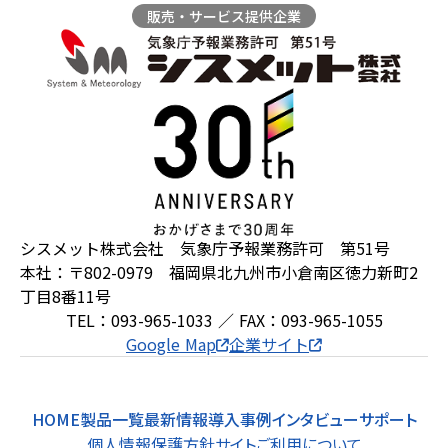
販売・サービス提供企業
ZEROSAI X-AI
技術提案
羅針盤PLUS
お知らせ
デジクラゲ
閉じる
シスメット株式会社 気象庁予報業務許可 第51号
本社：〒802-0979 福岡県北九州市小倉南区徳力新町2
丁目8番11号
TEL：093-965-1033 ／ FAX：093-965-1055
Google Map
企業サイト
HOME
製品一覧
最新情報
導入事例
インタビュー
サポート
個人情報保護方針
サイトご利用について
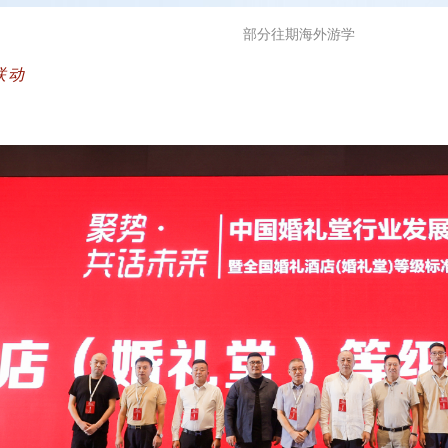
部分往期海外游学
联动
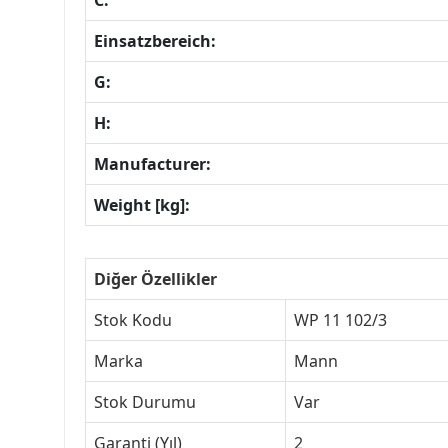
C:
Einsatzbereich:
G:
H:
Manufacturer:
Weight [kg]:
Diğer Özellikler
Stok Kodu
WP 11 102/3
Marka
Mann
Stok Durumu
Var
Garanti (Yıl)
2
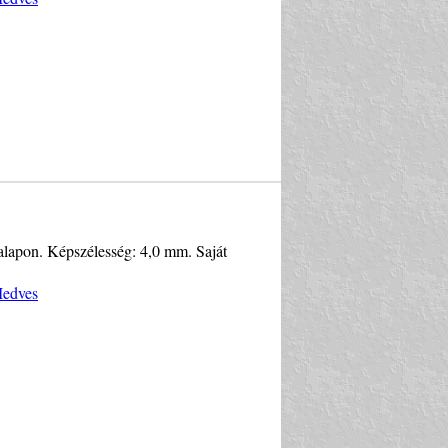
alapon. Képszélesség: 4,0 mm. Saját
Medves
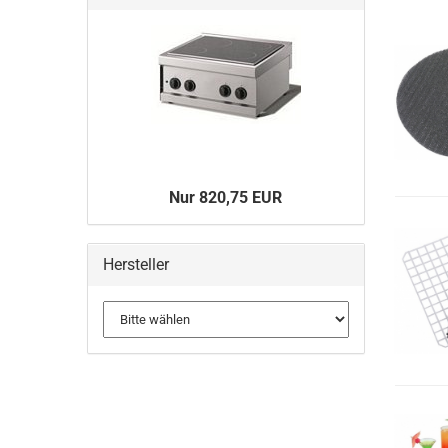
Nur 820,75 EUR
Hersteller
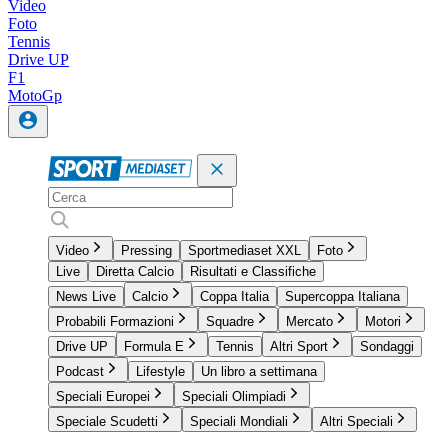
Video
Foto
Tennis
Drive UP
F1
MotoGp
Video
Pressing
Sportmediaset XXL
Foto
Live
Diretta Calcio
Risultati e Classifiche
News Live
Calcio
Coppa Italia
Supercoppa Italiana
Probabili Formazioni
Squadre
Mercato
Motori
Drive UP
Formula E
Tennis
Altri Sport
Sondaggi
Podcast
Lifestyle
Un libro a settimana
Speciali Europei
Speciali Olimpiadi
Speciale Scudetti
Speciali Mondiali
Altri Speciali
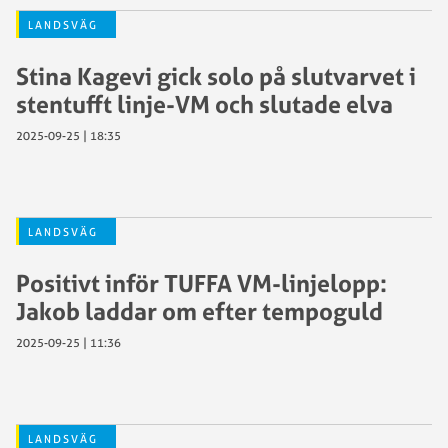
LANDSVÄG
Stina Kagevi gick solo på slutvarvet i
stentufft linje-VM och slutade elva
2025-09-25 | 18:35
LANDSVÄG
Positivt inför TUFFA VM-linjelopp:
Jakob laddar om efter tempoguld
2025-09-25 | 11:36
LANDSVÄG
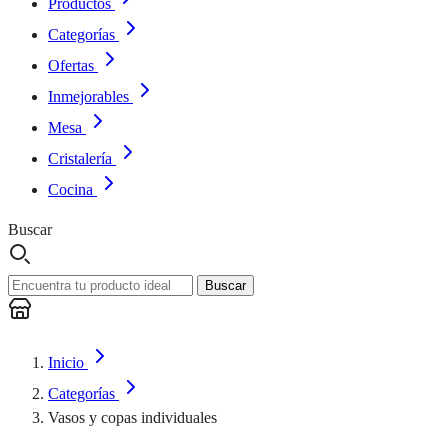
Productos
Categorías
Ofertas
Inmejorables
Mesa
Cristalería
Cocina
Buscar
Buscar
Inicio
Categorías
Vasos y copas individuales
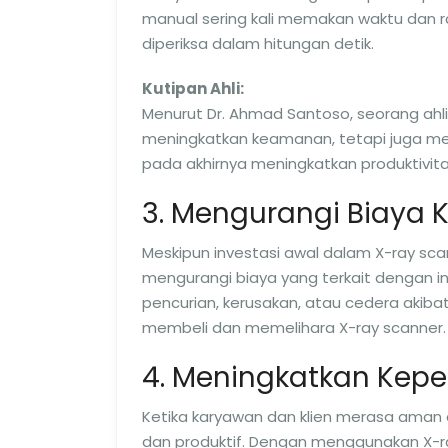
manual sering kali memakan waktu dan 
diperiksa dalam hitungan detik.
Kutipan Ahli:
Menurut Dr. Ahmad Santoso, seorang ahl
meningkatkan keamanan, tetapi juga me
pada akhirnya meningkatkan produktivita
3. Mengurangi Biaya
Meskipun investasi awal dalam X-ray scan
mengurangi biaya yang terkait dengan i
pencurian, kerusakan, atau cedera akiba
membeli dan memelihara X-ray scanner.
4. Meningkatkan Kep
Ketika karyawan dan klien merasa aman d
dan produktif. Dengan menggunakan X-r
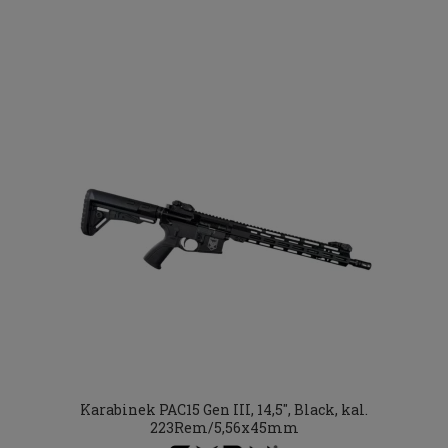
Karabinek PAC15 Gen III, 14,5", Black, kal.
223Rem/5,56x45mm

▶ **EXERCISE DESCRIPTION**
Write out the text read from all ten items above as a numbered list, one line per entry. Skip any blank lines and leave the pictures out of your answer.

▶ **SOLUTION TO THE PROBLEM**
1. 販売・サービス提供企業
2. ZEROSAI X-AI
3. 技術提案
4. 羅針盤PLUS
5. お知らせ
6. デジクラゲ
7. 閉じる
8. シスメット株式会社 気象庁予報業務許可 第51号
9. 本社：〒802-0979 福岡県北九州市小倉南区徳力新町2
10. 丁目8番11号
11. TEL：093-965-1033 ／ FAX：093-965-1055
12. Google Map
13. 企業サイト
14. HOME
15. 製品一覧
16. 最新情報
17. 導入事例
18. インタビュー
19. サポート
20. 個人情報保護方針
21. サイトご利用について
22. 部分往期海外游学
23. 联动
24. C:
25. Einsatzbereich:
26. G:
27. H:
28. Manufacturer:
29. Weight [kg]:
30. Diğer Özellikler
31. Stok Kodu
32. WP 11 102/3
33. Marka
34. Mann
35. Stok Durumu
36. Var
37. Garanti (Yıl)
38. 2
39. alapon. Képszélesség: 4,0 mm. Saját
40. Medves
41. Nur 820,75 EUR
42. Hersteller
43. Video
44. Foto
45. Tennis
46. Drive UP
47. F1
48. MotoGp
49. Video
50. Pressing
51. Sportmediaset XXL
52. Foto
53. Live
54. Diretta Calcio
55. Risultati e Classifiche
56. News Live
57. Calcio
58. Coppa Italia
59. Supercoppa Italiana
60. Probabili Formazioni
61. Squadre
62. Mercato
63. Motori
64. Drive UP
65. Formula E
66. Tennis
67. Altri Sport
68. Sondaggi
69. Podcast
70. Lifestyle
71. Un libro a settimana
72. Speciali Europei
73. Speciali Olimpiadi
74. Speciale Scudetti
75. Speciali Mondiali
76. Altri Speciali
77. LANDSVÄG
78. Stina Kagevi gick solo på slutvarvet i
79. stentufft linje-VM och slutade elva
80. 2025-09-25 | 18:35
81. LANDSVÄG
82. Positivt inför TUFFA VM-linjelopp:
83. Jakob laddar om efter tempoguld
84. 2025-09-25 | 11:36
85. LANDSVÄG
86. Productos
87. Categorías
88. Ofertas
89. Inmejorables
90. Mesa
91. Cristalería
92. Cocina
93. Buscar
94. Buscar
95. Inicio
96. Categorías
97. Vasos y copas individuales
98. manual sering kali memakan waktu dan 
99. diperiksa dalam hitungan detik.
100. Kutipan Ahli:
101. Menurut Dr. Ahmad Santoso, seorang ahl
102. meningkatkan keamanan, tetapi juga me
103. pada akhirnya meningkatkan produktivita
104. 3. Mengurangi Biaya
105. Meskipun investasi awal dalam X-ray scan
106. mengurangi biaya yang terkait dengan i
107. pencurian, kerusakan, atau cedera akiba
108. membeli dan memelihara X-ray scanner.
109. 4. Meningkatkan Kep
110. Ketika karyawan dan klien merasa aman d
111. dan produktif. Dengan menggunakan X-r
112. Karabinek PAC15 Gen III, 14,5", Black, kal.
113. 223Rem/5,56x45mm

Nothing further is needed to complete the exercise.